Se dirigió
hacia la puerta principal, pero notó un cosquilleo que le erizó la piel y la
hizo detenerse.
Miró a su
alrededor para ver de qué se trataba.
Hacía
muchísimo frío. El cielo estaba muy oscuro, tan nublado que no se veía ni una
estrella, y un silencio denso envolvía los árboles y los setos de la plaza.

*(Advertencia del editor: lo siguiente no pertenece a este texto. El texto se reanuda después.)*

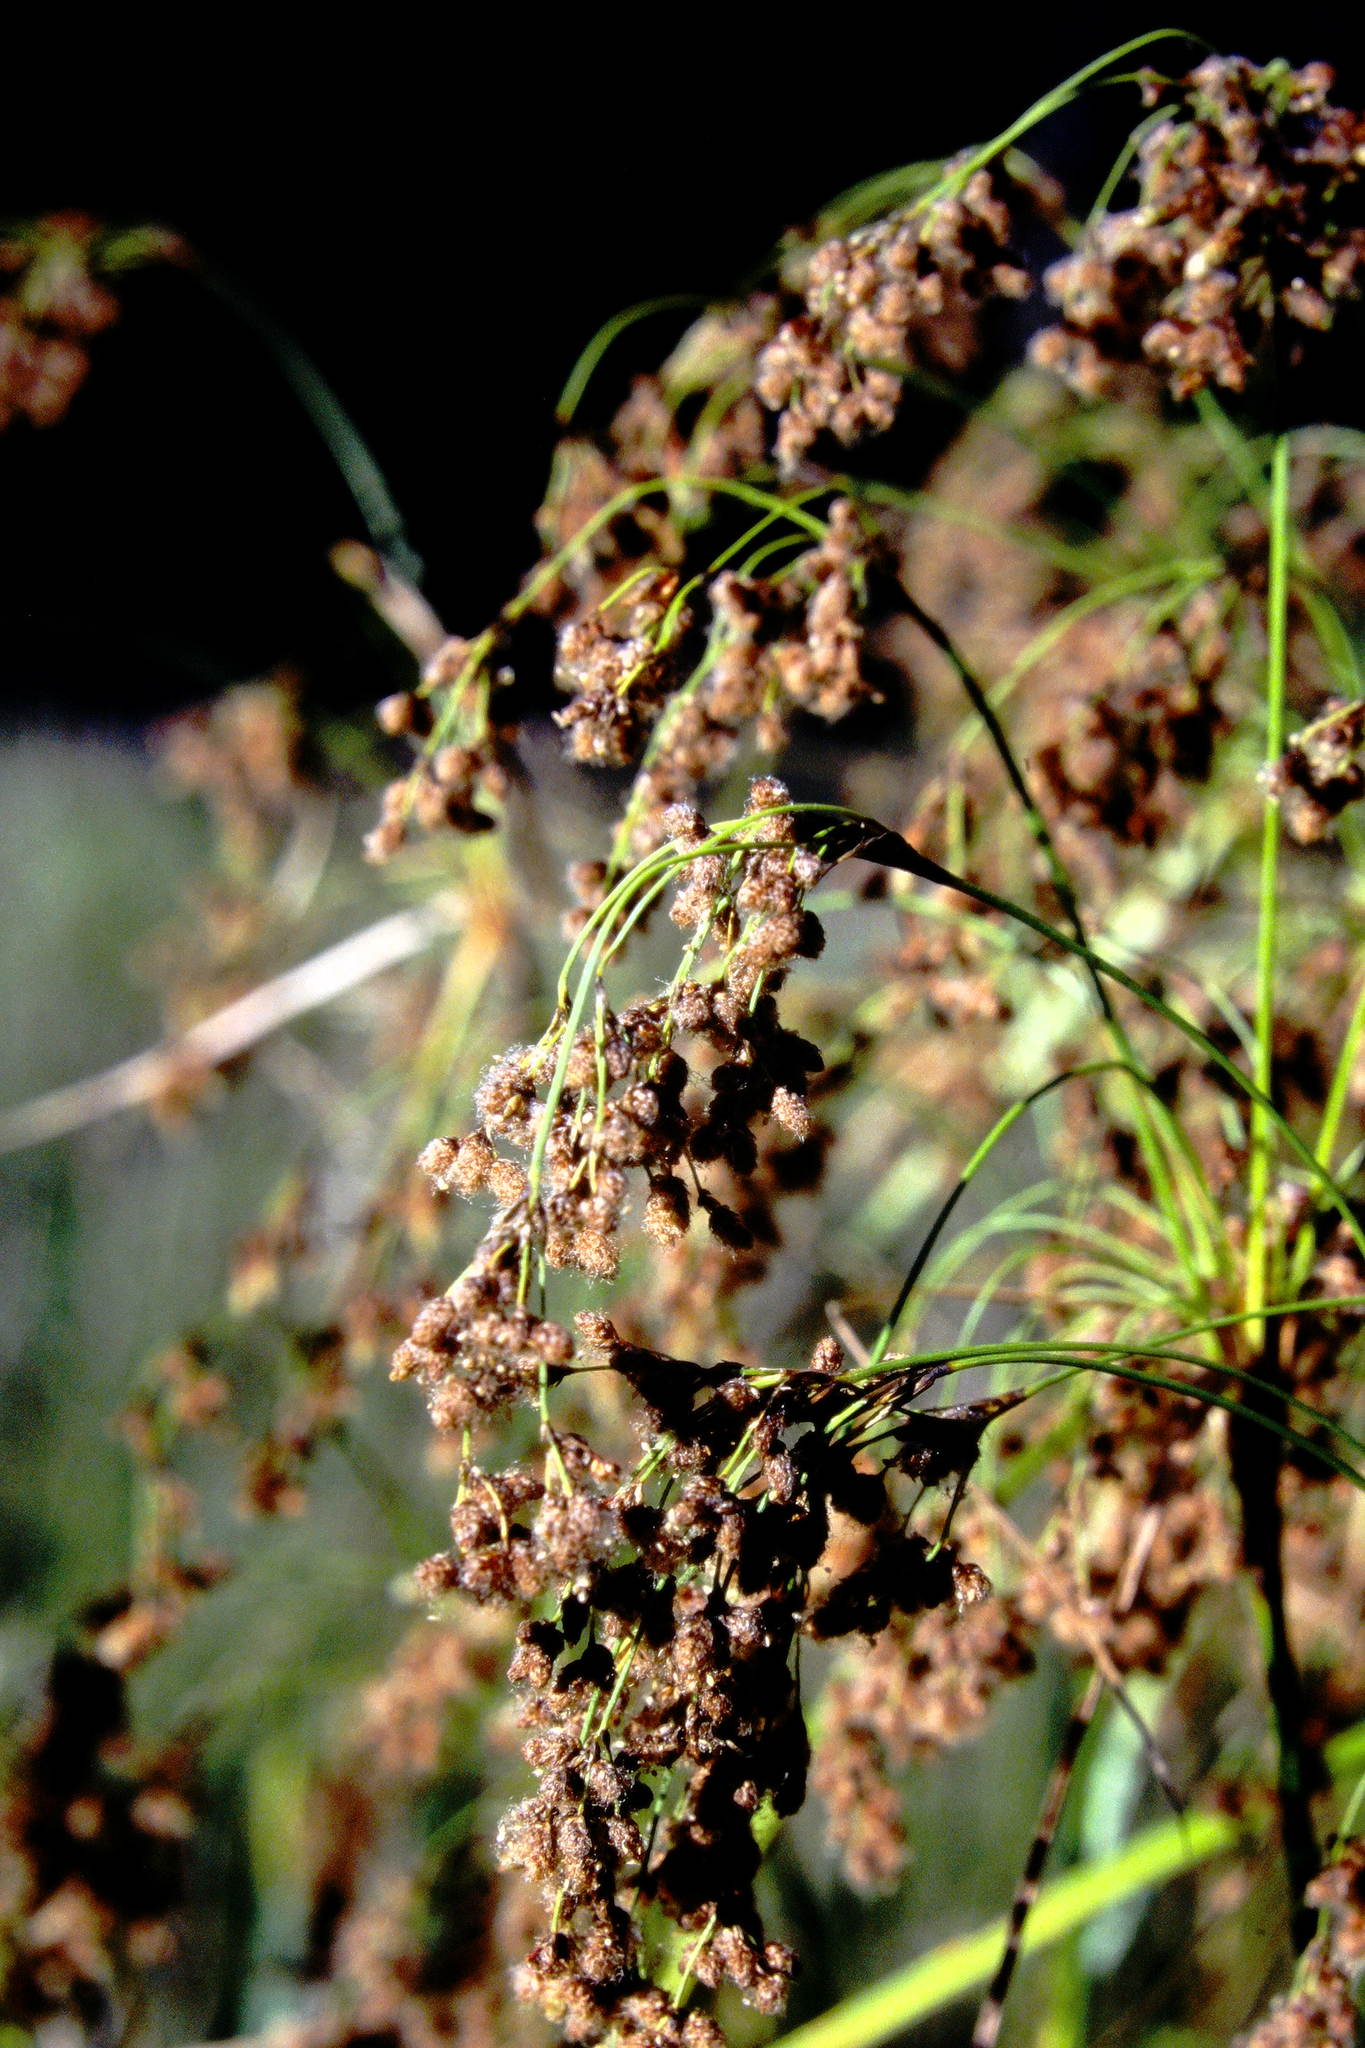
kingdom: Plantae
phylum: Tracheophyta
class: Liliopsida
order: Poales
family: Cyperaceae
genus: Scirpus
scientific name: Scirpus cyperinus
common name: Black-sheathed bulrush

Irene se acercó al estanque y vio en el fondo a una de las carpas que nadaba en
círculos rápidos, como si quisiera entrar en calor. Pensó que era un milagro
que aquel bicho siguiera vivo, ya que una fina capa de hielo empezaba a cubrir los
bordes de la fuente.
Y entonces
volvió a notarlo. Alzó el rostro hacia el cielo y sintió una caricia delicada y
muy fría que rodaba por sus mejillas como una lágrima.
¡Era nieve!
Extendió los
brazos y empezó a dar saltos de alegría alrededor de la plaza. No sabía por qué
estaba tan contenta por una simple nevada, pero no podía resistir el impulso de
celebrar aquel acontecimiento con una alegría infantil.
Le entraron
unas ganas locas de llamar a la puerta de todas las habitaciones para que la
gente saliera y pudiera contemplar aquella maravilla blanca. Pero se recordó a
sí misma que todo el colegio estaba de fiesta —su fiesta— y que Heather, Martha
y los demás todavía debían de estar bebiendo real ale en el Dog & Bone a aquellas horas.
Los copos
caían lenta y parsimoniosamente, e Irene se dio cuenta de que el manto blanco
iba a cuajar.
Nunca había
visto nevar sobre el mar, así que decidió hacer una pequeña excursión nocturna.